Morville 900 Events during 2018
- History lecture in church by Mortimer Association
- Evensong in to celebrate the launch of the 900 programme (rescheduled to March due to snow)
- May Day Morville Festival, Fete and Hall Gardens open (including Spitfire flypast)
- Open gardens for National Garden Scheme
- Haydn Concert in church
- Carol Heys Art Exhibition displayed in church for 3 days
- Music & Poems for Summer Solstice in Dower House Gardens
- Open gardens for Shropshire Historic Churches Trust
- St Gregory’s Day 900 Anniversary Evensong in church with Bishop Alastair of Ludlow
- Firework Display and bonfire at Aldenham Hall in aid of Morville Primary School
The Morville 900 heritage project
The 900 anniversary provided an opportunity to involve the local community in a project that enhanced the interpretation of the many historic features of the church and celebrated the life and history of the village.

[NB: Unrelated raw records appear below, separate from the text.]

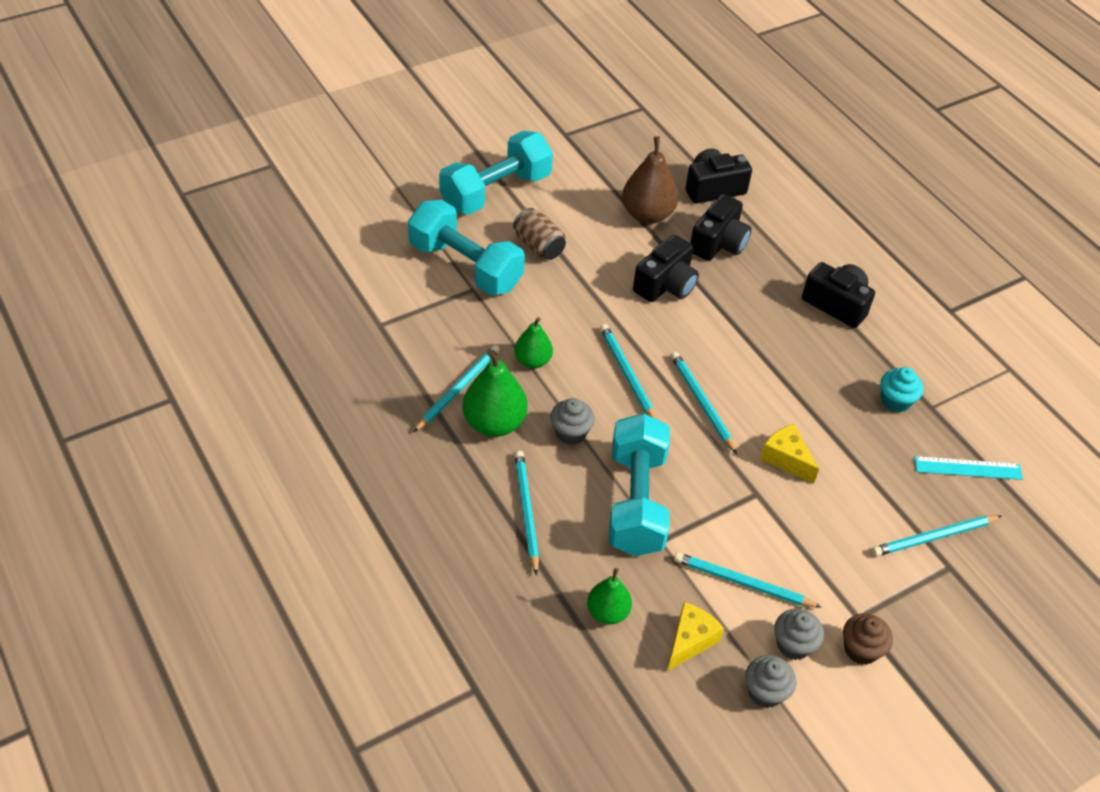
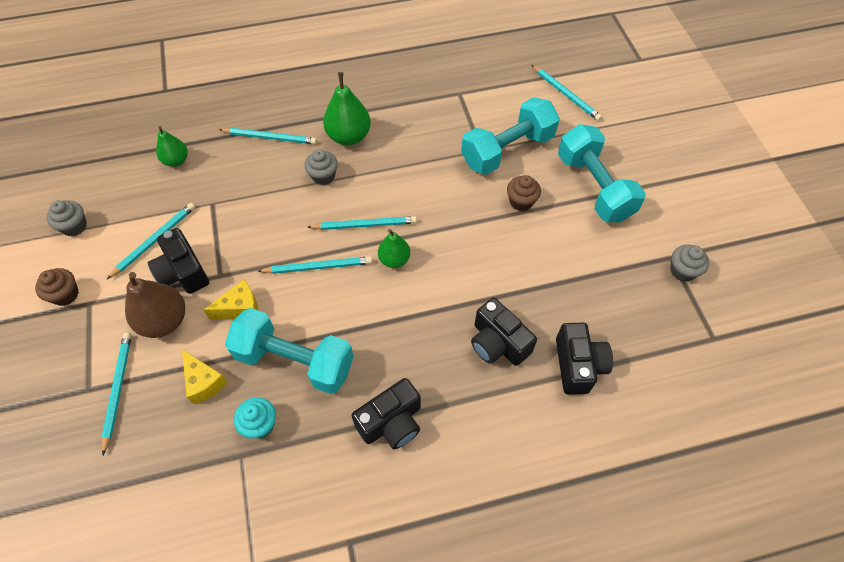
camera: 110 degrees right, 10 degrees up
turquoise pencil [414,345,500,432] -> turquoise pencil moved to [532,65,602,121]
brown can [513,208,566,260] -> brown cupcake [507,175,541,211]
green pear [514,317,553,368] -> green pear moved to [378,229,410,268]
turquoise dumbbell [609,413,670,556] -> turquoise dumbbell moved to [225,308,354,394]
brown pear [622,136,678,224] -> brown pear moved to [125,272,185,338]
black camera [633,235,699,302] -> black camera moved to [148,228,209,294]
yellow cheese [667,602,724,671] -> yellow cheese moved to [182,349,228,404]
grey cupcake [774,609,824,660] -> grey cupcake moved to [670,245,709,282]
turquoise ruler [915,456,1023,480] -> none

Morville PCC is grateful to the Heritage Lottery Fund for assisting the project by award of a grant made possible by money raised by National Lottery players.
This is what was achieved:
Interpretation of historical features
The church of St Gregory the Great welcomes many visitors over the course of the year, and volunteers are frequently asked about its historic features.
A board outside the church provides visitors with details of the building and its origins.
Internal display boards have been introduced to describe various artefacts within the church including the medieval font, two chests with historical connection to the Civil War, Norman window, Tudor wood carvings and the original church door with its ancient ironmongery.
Morville Local History
Photographs, memorabilia and press cuttings have been collected and maintained by a local resident, providing a picture of the local community over the decades. “Morville Memories” are being displayed on a large screen in the church which provides a more space and allows members of the local community to add to the collection.
A short history of Morville, written by the Church Warden of the time, Barry Jenkinson, incorporating many anecdotes of the local community is available in book form for members of the public to take away for a donation.
A framed list of the priors, vicars and incumbents who have served the Church of St Gregory the Great between 1118 and 2018 is now on permanent displayed in the church.
Historical Events Timeline
Pupils of Morville CE Primary School provided art work to create a timeline of 32 boards depicting key historical events that have impacted the village of Morville. The timeline was displayed in the church against the north wall of the nave.
Banner of St Gregory
A church banner of St Gregory providing a lasting artefact in the church.
Embroidering Nine Kneelers
Embroidering nine kneelers to reflect the 900 years anniversary. A set of church kneelers were embroidered by nine local volunteers using three designs drawn from aspects of the church. These have been placed along the altar rail for use by the congregation.